TEXT PROVIDED:
==*==

A common structural feature of the β-sandwich mutants appears to be that there are only minor structural disruptions upon mutation, although the effect on the thermodynamic stability of the protein was generally more severe than for the hotspot mutations in the DNA-binding surface. The much more compact and robust structural framework of the β-sandwich compared with the zinc-binding region and loop-sheet-helix motif renders it generally much less susceptible to mutation-induced structural changes, in particular for "large-to-small" substitutions. The absence of structural changes in surface regions, especially in the DNA- binding surface, however, is key for functionality. Temperature-sensitivity behaviour can be expected for all cancer mutations that destabilize the core domain without compromising the surface complementarity that is crucial for the function of p53, not only for binding to specific promoter sequences, but also for interactions with a whole subset of other proteins and for the correct domain organization in tetrameric full-length p53 (11 ,28-31).

Thus, the crystal structures obtained according to the present invention may be used in several ways for drug design which are discussed in further detail below. In a particular embodiment, the structures may be used to identify compounds which interact within the Y220C pocket of a mutant p53 in a manner which stabilizes the pocket. Such a stabilization may allow rescue of the function of p53 in a subject having the Y220C mutation, such that the function of p53 in a tumour cell can be restored. Similarly, the structures of Tables 2 and 3 may be used to identify other compounds which stabilize the cavity created by V143 and F270L mutations. Compounds which stabilize this cavity may be of wider use in stabilizing the p53 β-sandwich region mutants.

Information on the binding of such compounds or potential compounds may be obtained by co- crystallization, soaking or computationally docking the drug in the binding pocket. This will guide specific modifications to the chemical structure designed to mediate or control the interaction of the drug with the protein. Such modifications can be designed to improve its therapeutic and/or prophylactic action.

(i) Obtaining and analysing crystal complexes.

In one approach, the structure of a compound bound to a 7^"-p53C-Y220C, -V143A or -F270 protein may be determined by experiment. This will provide a starting point in the analysis of the compound bound to a 7^"-p53C-Y220C, -V143A or -F270 protein, thus providing those of skill in the art with a detailed insight as to how that particular compound interacts with a wild-type p53-Y220C, -V143A or -F270 protein and the mechanism by which it works.

==*==

TASKS TO CARRY OUT:
• A. In the passage on p53 mutant crystal structures, what three methods are named for obtaining information on how a compound binds?
• B. Carry on the passage on p53 mutant crystal structures from its final sentence.
The data come from a separate source.

==*==

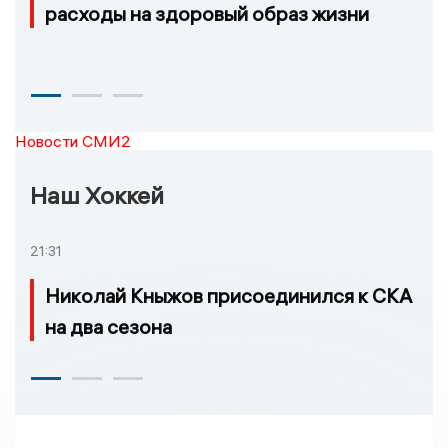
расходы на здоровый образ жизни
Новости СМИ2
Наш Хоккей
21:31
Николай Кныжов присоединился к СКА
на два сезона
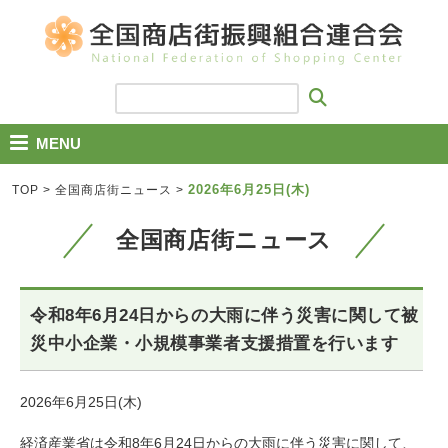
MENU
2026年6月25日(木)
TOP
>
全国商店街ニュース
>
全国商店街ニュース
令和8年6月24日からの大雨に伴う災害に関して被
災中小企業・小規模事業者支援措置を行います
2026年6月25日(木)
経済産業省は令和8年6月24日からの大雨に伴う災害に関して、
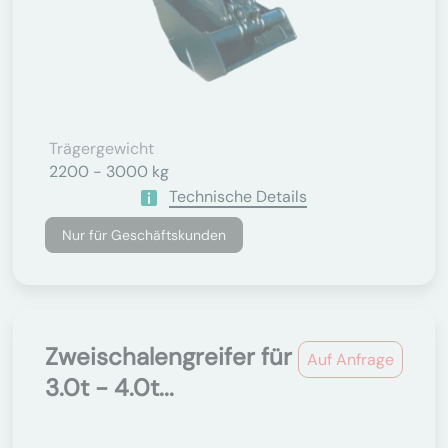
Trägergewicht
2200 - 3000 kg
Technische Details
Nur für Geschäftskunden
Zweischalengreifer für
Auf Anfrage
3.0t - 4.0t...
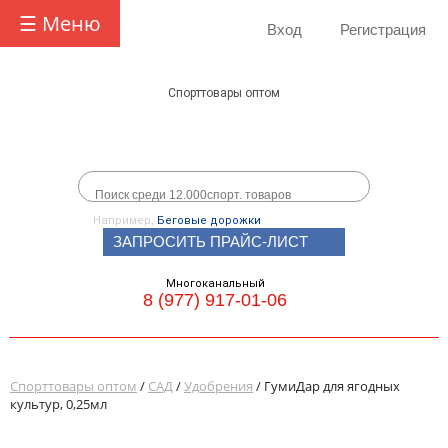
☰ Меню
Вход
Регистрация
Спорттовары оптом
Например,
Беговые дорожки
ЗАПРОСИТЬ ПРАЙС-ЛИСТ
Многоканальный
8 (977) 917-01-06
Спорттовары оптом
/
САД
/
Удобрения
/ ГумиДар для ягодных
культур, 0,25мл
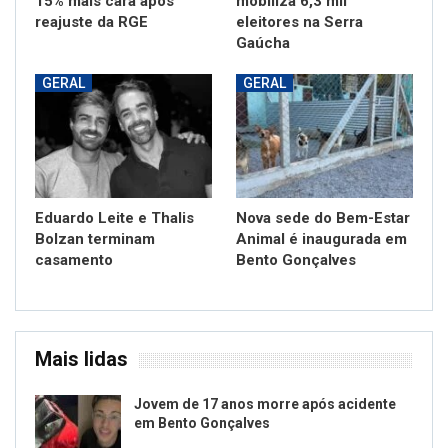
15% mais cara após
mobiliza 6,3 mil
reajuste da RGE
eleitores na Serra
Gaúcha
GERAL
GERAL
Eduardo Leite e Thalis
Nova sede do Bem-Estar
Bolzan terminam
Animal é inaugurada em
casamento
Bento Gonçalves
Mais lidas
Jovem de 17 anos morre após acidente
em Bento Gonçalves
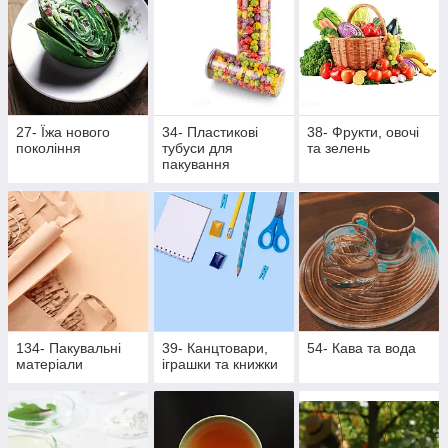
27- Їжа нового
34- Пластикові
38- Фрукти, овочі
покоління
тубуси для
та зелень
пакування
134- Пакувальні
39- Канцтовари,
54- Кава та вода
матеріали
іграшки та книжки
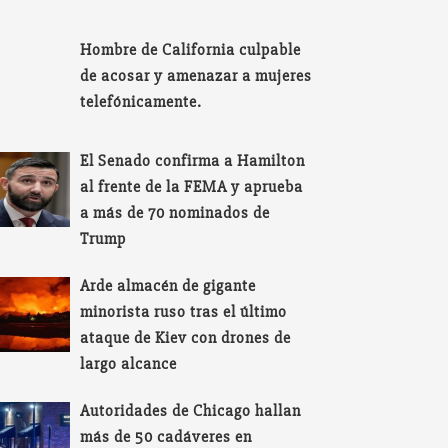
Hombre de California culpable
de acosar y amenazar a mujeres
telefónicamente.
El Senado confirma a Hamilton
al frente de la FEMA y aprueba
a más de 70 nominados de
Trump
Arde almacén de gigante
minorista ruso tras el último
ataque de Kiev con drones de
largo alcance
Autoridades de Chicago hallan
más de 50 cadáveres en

==*==

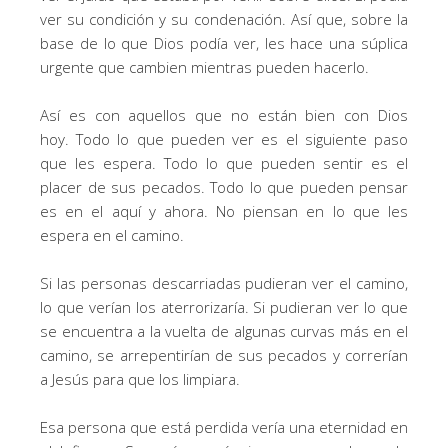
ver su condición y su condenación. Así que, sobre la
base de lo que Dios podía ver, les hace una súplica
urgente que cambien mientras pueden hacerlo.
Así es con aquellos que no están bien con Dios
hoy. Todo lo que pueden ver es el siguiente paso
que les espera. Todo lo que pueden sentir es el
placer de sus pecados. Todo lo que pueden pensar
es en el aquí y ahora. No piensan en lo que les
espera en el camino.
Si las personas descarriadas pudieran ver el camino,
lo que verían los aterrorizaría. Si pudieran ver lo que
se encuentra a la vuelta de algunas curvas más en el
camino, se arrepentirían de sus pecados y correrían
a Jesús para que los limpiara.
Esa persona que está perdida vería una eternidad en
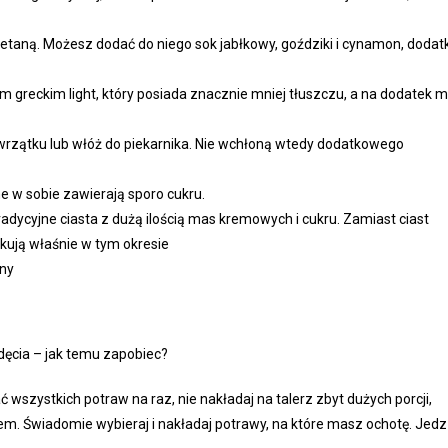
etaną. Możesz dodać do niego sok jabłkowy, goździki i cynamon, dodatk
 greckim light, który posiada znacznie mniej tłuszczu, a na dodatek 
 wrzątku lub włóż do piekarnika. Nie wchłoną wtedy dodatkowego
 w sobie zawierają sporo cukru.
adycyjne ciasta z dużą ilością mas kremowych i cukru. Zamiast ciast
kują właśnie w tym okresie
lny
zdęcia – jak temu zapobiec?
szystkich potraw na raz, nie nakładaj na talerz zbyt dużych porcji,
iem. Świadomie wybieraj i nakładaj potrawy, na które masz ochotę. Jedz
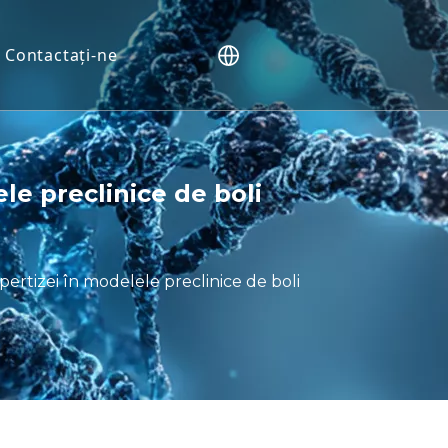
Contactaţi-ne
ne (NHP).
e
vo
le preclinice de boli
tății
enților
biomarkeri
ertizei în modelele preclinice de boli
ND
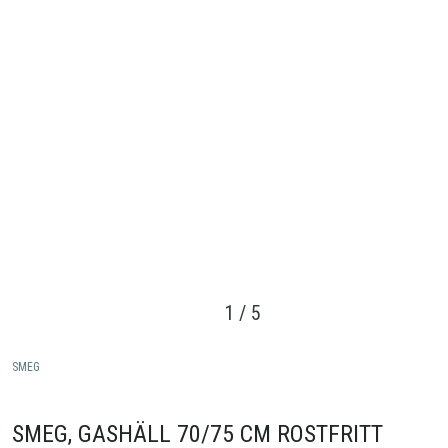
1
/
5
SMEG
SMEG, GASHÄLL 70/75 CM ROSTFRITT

==*==

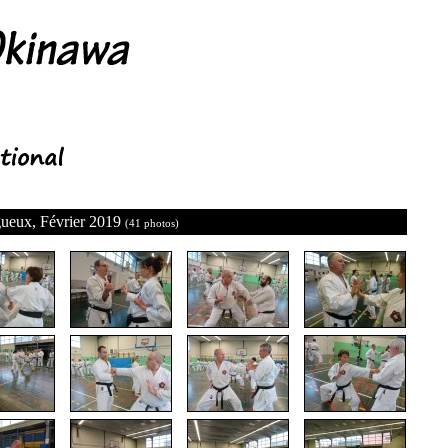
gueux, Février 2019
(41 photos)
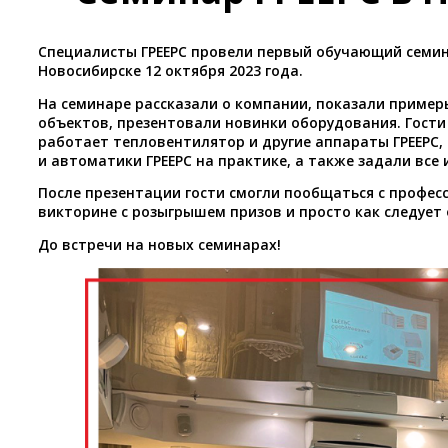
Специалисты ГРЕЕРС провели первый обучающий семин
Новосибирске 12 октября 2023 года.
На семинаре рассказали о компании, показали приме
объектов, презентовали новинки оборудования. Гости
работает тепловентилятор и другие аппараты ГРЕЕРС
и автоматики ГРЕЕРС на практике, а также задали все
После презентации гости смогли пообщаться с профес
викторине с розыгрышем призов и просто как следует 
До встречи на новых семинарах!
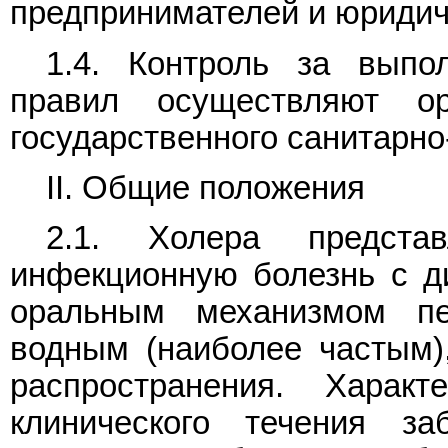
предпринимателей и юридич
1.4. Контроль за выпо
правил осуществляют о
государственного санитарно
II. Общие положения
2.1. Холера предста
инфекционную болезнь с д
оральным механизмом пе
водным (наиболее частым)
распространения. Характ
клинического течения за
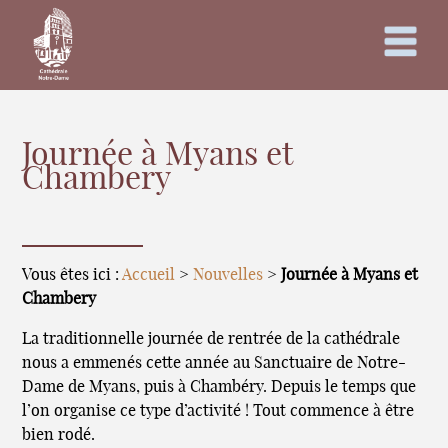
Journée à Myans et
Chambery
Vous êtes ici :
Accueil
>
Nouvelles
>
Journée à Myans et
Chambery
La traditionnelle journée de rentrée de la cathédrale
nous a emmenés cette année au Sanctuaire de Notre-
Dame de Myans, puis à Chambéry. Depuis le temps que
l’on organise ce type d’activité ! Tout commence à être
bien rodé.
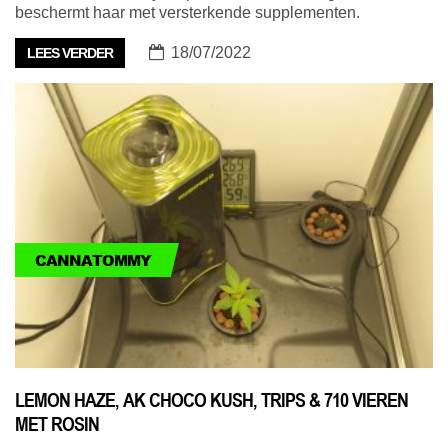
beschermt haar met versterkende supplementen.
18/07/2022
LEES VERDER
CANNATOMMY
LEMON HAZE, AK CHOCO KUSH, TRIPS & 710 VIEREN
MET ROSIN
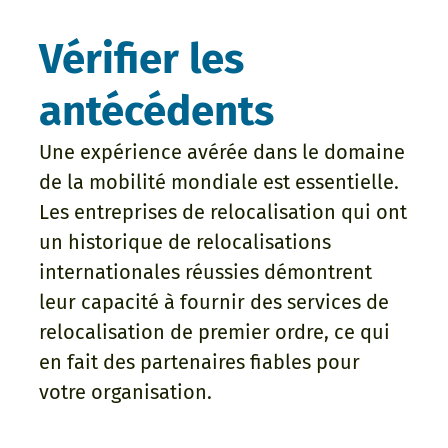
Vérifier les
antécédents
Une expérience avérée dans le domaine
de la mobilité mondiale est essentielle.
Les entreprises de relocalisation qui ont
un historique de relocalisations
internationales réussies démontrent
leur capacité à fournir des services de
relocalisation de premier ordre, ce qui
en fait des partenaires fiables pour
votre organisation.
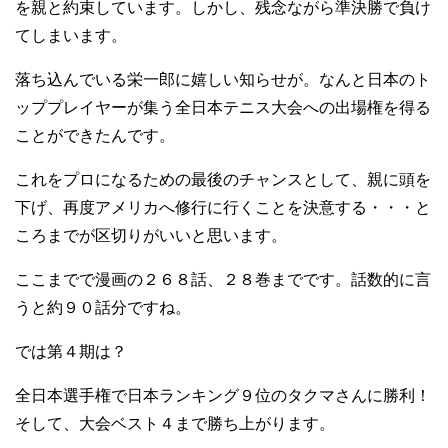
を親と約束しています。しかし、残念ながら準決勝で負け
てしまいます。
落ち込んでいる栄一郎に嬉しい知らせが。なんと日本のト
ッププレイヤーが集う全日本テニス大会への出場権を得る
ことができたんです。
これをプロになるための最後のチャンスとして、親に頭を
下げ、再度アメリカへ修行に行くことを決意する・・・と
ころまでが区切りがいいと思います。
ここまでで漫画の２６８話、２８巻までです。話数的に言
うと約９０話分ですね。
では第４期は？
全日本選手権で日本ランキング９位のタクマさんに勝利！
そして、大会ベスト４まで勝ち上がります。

==*==

ANSWER SECTION:
• A. Co-crystallization, soaking, or computationally docking the drug in the binding pocket.

• B.
Many of the techniques and approaches to structure-based drug design described above rely at some stage on X-ray analysis to identify the binding position of a ligand in a ligand-protein complex. A common way of doing this is to perform X-ray crystallography on the complex, produce a difference Fourier electron density map, and associate a particular pattern of electron density with the ligand. However, in order to produce the map (as explained e.g. by Blundell et al., in Protein Crystallography, Academic Press, New York, London and San Francisco, (1976)), it is necessary to know beforehand the protein 3D structure (or at least the protein structure factors). Therefore, determination of the T-p53C-Y220C, -V143A or -F270 protein structure also allows difference Fourier electron density maps of protein-compound complexes to be produced, determination of the binding position of the drug and hence may greatly assist the process of rational drug design.

Accordingly, the invention provides a method for determining the structure of a compound bound to a T-p53C-Y220C, -V143A or -F270 protein, said method comprising: providing a crystal of a T-p53C-Y220C, -V143A or -F270 protein according to the invention; soaking the crystal with said compounds; and determining the structure of said T-p53C-Y220C, -V143A or -F270 protein compound complex by employing the coordinate data of Tables 1-3 respectively or selected coordinates thereof.

Alternatively, the T-p53C-Y220C, -V143A or -F270 protein and compound may be co- crystallized. Thus the invention provides a method for determining the structure of a compound bound to a T-p53C-Y220C, -V143A or -F270 protein said method comprising; mixing the protein with the compound(s), crystallizing the protein-compound(s) complex; and determining the structure of said protein-compound(s) complex by reference to the coordinate data of Tables 1-3 respectively or selected coordinates thereof.

The analysis of such structures may employ (i) X-ray crystallographic diffraction data from the complex and (ii) a three-dimensional structure of a 7^"-p53C-Y220C, -V143A or -F270 protein, or at least selected coordinates thereof, to generate a difference Fourier electron density map of the complex, the three-dimensional structure being defined by atomic coordinate data of Tables 1-3 respectively or selected coordinates thereof. The difference Fourier electron density map may then be analysed.

Therefore, such complexes can be crystallized and analysed using X-ray diffraction methods, e.g. according to the approach described by Greer et al., J. of Medicinal Chemistry, Vol. 37, (1994), 1035-1054, and difference Fourier electron density maps can be calculated based on X-ray diffraction patterns of soaked or co-crystallized protein and the solved structure of uncomplexed protein. These maps can then be analysed e.g. to determine whether and where a particular compound binds to a T~p53C-Y220C, -V143A or -F270 protein and/or changes the conformation of said protein.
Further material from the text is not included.